TEXT SECTION
::::
Terms and Conditions

§1 Applicability of Terms and Conditions
1. The terms and conditions apply to the entire business relationship between the customer and JM Nature GmbH.
2. Customers in the sense of these terms and conditions are consumers as well as entrepreneurs. Consumers in the sense of these terms and conditions are all natural persons with which a business relationship is entered into and which acts with a purpose that can neither be ascribed to its commercial nor to its independent professional activity. Entrepreneurs in the sense of these terms and conditions are all natural or juridical persons or partnerships with legal capacity with which a business relationship is entered into and which act with the purpose of a commercial or independent professional activity.
3. For entrepreneurs, the terms and conditions also apply to all future business relationships, even if these are not explicitly agreed upon again. The terms and conditions valid at the time of the conclusion of the contract apply.
4. Terms and conditions which deviate, contradict or amend the terms and conditions on hand do not become a contractual component even if they are known. This does not apply if JM Nature GmbH has agreed to their validity explicitly and in written form.
 
§2 Conclusion of Contract
1. The presentation of products in the online shop does not constitute a legally binding offer, but a non-binding online catalogue. By clicking the button “Place binding order“, you place a binding order for the products in the shopping cart. The confirmation that your order has been received is carried out simultaneously with the acceptance of your order immediately after the order placement via an automated E-mail. This E-mail confirmation concludes the contract.
2. Should an article be unavailable or only partially available, we will inform you without delay. You will be reimbursed immediately for amounts already paid.
 
§3 Payment and Shipment
1. You can choose to pay by advance payment, PayPal, credit card or cash on delivery. If you choose advance payment, we will provide our banking details in the order confirmation. The invoice amount is to be transferred to our bank account within 10 days. If you pay by credit card or PayPal, your account will be charged upon concluding the order process.
2. Wares are shipped within the Federal Republic of Germany, to Austria and Switzerland.
 
§4 Customer Information, Right of Revocation
In accordance with the regulations for distance contracts, the consumer has a right of revocation with regard to the articles bought according to the following instructions:
1. Instructions for Revocation
Right of Revocation
You can revoke your contractual declaration without giving reasons within 14 days in textual form (e. g. letter, fax, E-mail) or – if you receive the goods before the time period has expired – by returning the goods. The time period commences after receiving this instruction in textual form, but not before the goods arrive at the recipient (for the recurring delivery of similar goods: not before the arrival of the first partial delivery) and also not before the fulfillment of our information obligation according to article 246 § 2 in connection with § 1 section 1 and 2 EGBGB as well as our obligations according to § 312g section 1 clause 1 BGB in connection with article 246 § 3 EGBGB. In order to comply with the revocation time period, it suffices to dispatch the revocation or the goods in time. The revocation is to be addressed to:
JM Nature GmbH,
Adalbert-Stifter-Str. 15,
34246 Vellmar – Germany
Fax: +49 561 / 8708 8592
E-mail: marcus@jmnature.com.
::::
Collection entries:
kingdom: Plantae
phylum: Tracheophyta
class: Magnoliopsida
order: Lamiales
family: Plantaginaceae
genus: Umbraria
::::
EXERCISE TASK A
Translate this sentence from the terms and conditions into Spanish: "Wares are shipped within the Federal Republic of Germany, to Austria and Switzerland."
EXERCISE TASK B
Please carry the terms and conditions forward from the point where they stop, writing the next part in the same style.
The rows above are separate material and have nothing to do with the terms and conditions.

WRITTEN ANSWER A
Las mercancías se envían dentro de la República Federal de Alemania, a Austria y a Suiza.

WRITTEN ANSWER B
Revocation Consequences
In the case of an effective revocation, the performances each party has received are to be reimbursed and, if applicable, emoluments taken (e. g. interest) are to be returned. If you are unable or partially unable to return the received performance as well as emoluments (e. g. benefits of use) or can do so only in worse condition, you are obligated to provide us with compensation for lost value. You are only obligated to provide us with compensation for worse condition of the goods and for emoluments taken insofar as the emoluments or the worsening of the condition is related to treating the good in a fashion which exceeds the testing of its properties and functionality. “Testing of its properties and functionality” here means the testing of the item in question, e. g. in the fashion in which it would be possible and common to do so in a retail store. Goods which can be shipped as parcel are to be returned at our risk.
You have to bear the regular costs of the return shipment if the shipped wares correspond to the ones ordered and if the price of the goods to be returned does not exceed the amount of 40 Euro. For goods with a price beyond 40 Euro you have to bear the regular costs of the return shipment if you have not provided the compensatory measure or a contractually agreed upon partial payment at the time of revocation. Otherwise, the return shipment is free of charge. Goods which cannot be sent as parcel will be picked up at your location. Obligations which concern the reimbursement of payments must be fulfilled within 30 days. For you, this time period commences with the dispatch of your revocation notice or the goods; for us, with its receipt.
End of Revocation Instruction
2. Exclusion from the Right of Revocation
According to § 312 d section 4, the right of revocation does not apply to distance contracts that concern

  • the delivery of products which were manufactured according to customer specifications or are unambiguously tailored to their personal requirements or which, due to their nature, are not fit for a return shipment, or which can perish quickly, or whose expiration date has expired,
  • the delivery of audio- and video recordings or of software insofar as the delivered data carriers have been unsealed by the consumer,
  • the delivery of papers, magazines and illustrated magazines unless the consumer has provided his or her contractual declaration telephonically.

 
§5 Cost Bearing Agreement
If you make use of your right of revocation, you have to bear the regular costs of the return shipment if the shipped products correspond to the ones ordered and if the price of the goods to be returned does not exceed the amount of 40 Euro. For goods whose price exceeds 40 Euro you have to bear the regular costs of the return shipment if you have not provided the compensatory measure or a contractually agreed upon partial payment at the time of revocation. Otherwise, the return shipment is free of charge.
 
§6 Price, Delivery- and Shipment Costs
1. The listed purchase price constitutes the final price if the delivery is not shipped to non-EU foreign countries. If the delivery is to be shipped to non-EU foreign countries, additional duties, fees or taxes may have to be paid by the customer, not to the provider, but to the appropriate local customs or tax authorities. We advise you to inquire about the details at the customs and tax authorities prior to your order.
2. Not included in the purchase price are additionally applicable delivery and shipping costs, which are shown to you in detail prior to the placement of your order.
3. The delivery of the articles is generally carried by dispatch. Customer pick-up can only be considered in exceptional cases and after having previously agreed upon on a date.
4. The customer does not have the right to balance his or her own claims against our payment claims, unless the claims of the customer are indisputable or legally established.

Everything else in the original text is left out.